* _Page excerpt_
Andrew Power: So on the first one on Singapore, I mean, I think what you’re seeing is, supply still to get metered out at very small and rational clips. When after the years of no supply, the big unveiling is literally four different players getting 20-megawatt increments is relatively modest. I mean our latest data center build in that market was, I think, almost double that size of a need. So — and this is not only happening with Singapore. You’re seeing power constraints, be it from transmission or generation, moratoriums, broader [indiscernible], environmental concerns, just ratcheting and making the supply constraints to be more rational. That’s why we’re quite pleased that we have on our balance sheet, a long runway of growth for our customers with our campuses across 50-plus metros on six continents and the supply chain to support their growth.
And this is all against a backdrop where the demand is outpacing the supply. Greg, do you want to reiterate where we go next on the capital recycling?
Gregory Wright: Yes. Thanks. Look, I think as we said, we’re going to continue to focus our efforts on the remainder of this year on our development joint ventures we talked about. But to answer your question specifically, you asked about other sources of capital, we’re — how we think about it. Look, I think as a whole, we’ve done a pretty good job so far. As we said, we have the dedicated core REIT in Singapore. So that’s a public vehicle. We’ve obviously just announced two transactions what we would characterize as distinguished blue chip investment partners in both GI and TPG. And look, we continue to see strong interest across the board, so not just [indiscernible], but we see infrastructure funds, sovereign wealth funds, pension funds, insurance companies and the like.

* _Prompt 1_
In the call transcript, how large are the supply increments that the four players in Singapore are getting?
* _Prompt 2_
List every type of investor that Gregory Wright says is showing strong interest in the call transcript.
* _Prompt 3_
Continue the data center call transcript from its last sentence.

* _Records_

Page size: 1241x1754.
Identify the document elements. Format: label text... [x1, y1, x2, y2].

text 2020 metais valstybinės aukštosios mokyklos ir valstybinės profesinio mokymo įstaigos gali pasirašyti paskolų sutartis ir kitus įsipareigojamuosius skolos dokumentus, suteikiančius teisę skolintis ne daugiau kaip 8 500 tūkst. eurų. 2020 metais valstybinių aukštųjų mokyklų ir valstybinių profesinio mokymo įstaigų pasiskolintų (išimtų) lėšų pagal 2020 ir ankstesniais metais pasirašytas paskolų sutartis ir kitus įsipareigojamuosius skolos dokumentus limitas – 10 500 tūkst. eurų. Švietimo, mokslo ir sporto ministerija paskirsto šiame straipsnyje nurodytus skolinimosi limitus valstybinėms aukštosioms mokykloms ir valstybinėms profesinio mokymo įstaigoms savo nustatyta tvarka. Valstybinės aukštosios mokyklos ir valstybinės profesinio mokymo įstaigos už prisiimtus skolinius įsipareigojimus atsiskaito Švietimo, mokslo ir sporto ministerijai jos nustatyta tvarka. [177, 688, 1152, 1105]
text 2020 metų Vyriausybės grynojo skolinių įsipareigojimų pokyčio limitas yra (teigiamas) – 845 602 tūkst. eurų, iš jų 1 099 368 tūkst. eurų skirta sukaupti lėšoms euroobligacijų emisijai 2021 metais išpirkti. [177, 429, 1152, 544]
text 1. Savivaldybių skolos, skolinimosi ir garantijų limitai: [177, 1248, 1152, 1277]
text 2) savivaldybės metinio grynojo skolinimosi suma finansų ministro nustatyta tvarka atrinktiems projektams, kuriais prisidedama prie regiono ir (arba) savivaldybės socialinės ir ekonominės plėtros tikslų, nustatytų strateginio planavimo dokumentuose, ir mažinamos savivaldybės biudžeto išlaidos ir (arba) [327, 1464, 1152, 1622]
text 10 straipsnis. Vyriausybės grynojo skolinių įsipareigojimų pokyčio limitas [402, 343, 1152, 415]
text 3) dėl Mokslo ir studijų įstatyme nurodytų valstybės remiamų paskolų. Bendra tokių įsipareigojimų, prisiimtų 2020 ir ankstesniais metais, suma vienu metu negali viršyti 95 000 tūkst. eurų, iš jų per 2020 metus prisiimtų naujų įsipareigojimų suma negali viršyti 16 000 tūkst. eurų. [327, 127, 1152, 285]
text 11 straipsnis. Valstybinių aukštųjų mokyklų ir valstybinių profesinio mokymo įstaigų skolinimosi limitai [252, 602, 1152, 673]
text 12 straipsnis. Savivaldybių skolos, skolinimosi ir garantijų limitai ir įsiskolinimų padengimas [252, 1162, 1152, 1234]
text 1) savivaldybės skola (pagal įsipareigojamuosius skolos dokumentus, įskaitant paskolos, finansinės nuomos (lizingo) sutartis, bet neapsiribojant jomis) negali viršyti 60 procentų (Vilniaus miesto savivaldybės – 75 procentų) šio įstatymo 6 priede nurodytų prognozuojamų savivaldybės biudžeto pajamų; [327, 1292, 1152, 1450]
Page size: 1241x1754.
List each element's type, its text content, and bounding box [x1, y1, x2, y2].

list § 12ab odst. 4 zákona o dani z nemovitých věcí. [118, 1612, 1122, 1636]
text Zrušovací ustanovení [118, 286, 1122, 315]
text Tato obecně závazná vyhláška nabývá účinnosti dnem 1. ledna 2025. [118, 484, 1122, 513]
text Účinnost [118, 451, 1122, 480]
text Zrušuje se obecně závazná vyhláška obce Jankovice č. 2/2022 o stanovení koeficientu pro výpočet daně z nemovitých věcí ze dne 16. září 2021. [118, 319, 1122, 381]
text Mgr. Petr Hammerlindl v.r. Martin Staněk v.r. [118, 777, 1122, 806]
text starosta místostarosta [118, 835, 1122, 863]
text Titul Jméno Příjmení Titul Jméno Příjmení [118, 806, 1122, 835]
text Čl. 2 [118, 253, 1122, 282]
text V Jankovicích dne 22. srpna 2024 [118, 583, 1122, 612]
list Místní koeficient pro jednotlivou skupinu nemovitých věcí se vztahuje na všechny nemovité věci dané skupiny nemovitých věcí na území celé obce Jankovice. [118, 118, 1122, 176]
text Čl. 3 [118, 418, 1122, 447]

* _Exercise result 1_
20 megawatts each

* _Exercise result 2_
Infrastructure funds, sovereign wealth funds, pension funds, and insurance companies.

* _Exercise result 3_
So we’re seeing a broad-based demand here, looking at transactions, both stabilized core assets and development assets. So look, we’re bullish on that. And when we look at that again, we think that’s the prudent way to fund our growth going forward.
Operator: The next question comes from Eric Luebchow of Wells Fargo.
Eric Luebchow: Great. Thanks for taking the question. So Andy, I think you’ve talked about getting down to 5.5 times leverage longer term. So maybe you could just walk through the path to get there beyond this year. And how much incremental capital recycling or JVs or other forms of capital you think you might need if you look past this year? And is the goal here to ultimately becoming more self-funding so that you can share more of the economics yourself instead of using development partners?
Michael Elias : Yes. So this is Matt. I’ll take that. I mean we do have — our longer-term plan is to get down closer to 5.5 times. Again, I think we’ve done a considerable amount of work. We said this year, we’d look to be closer to that 6 times. You look at us based on what we’ve achieved and executed so far with the $2 billion from the joint ventures that we’ve done on stabilized assets, the billion we’ve raised in equity so far to date, which has come in. We’re at pro forma at 6.3%. And we see the path going forward to getting back even further down as we have backlog and continue to execute on leasing that comes online, our EBITDA continues to grow, and we execute on these development joint ventures. We believe those are going to be two of the major components, which are going to help us get down to that 5.5 times target as we start to look through 2024.
But we’re not in a position at this point in time to give 2024 guidance yet, but I think those are the 2 main levers that we’re going to be looking at to continue to drive our — and improve our balance sheet and our leverage position.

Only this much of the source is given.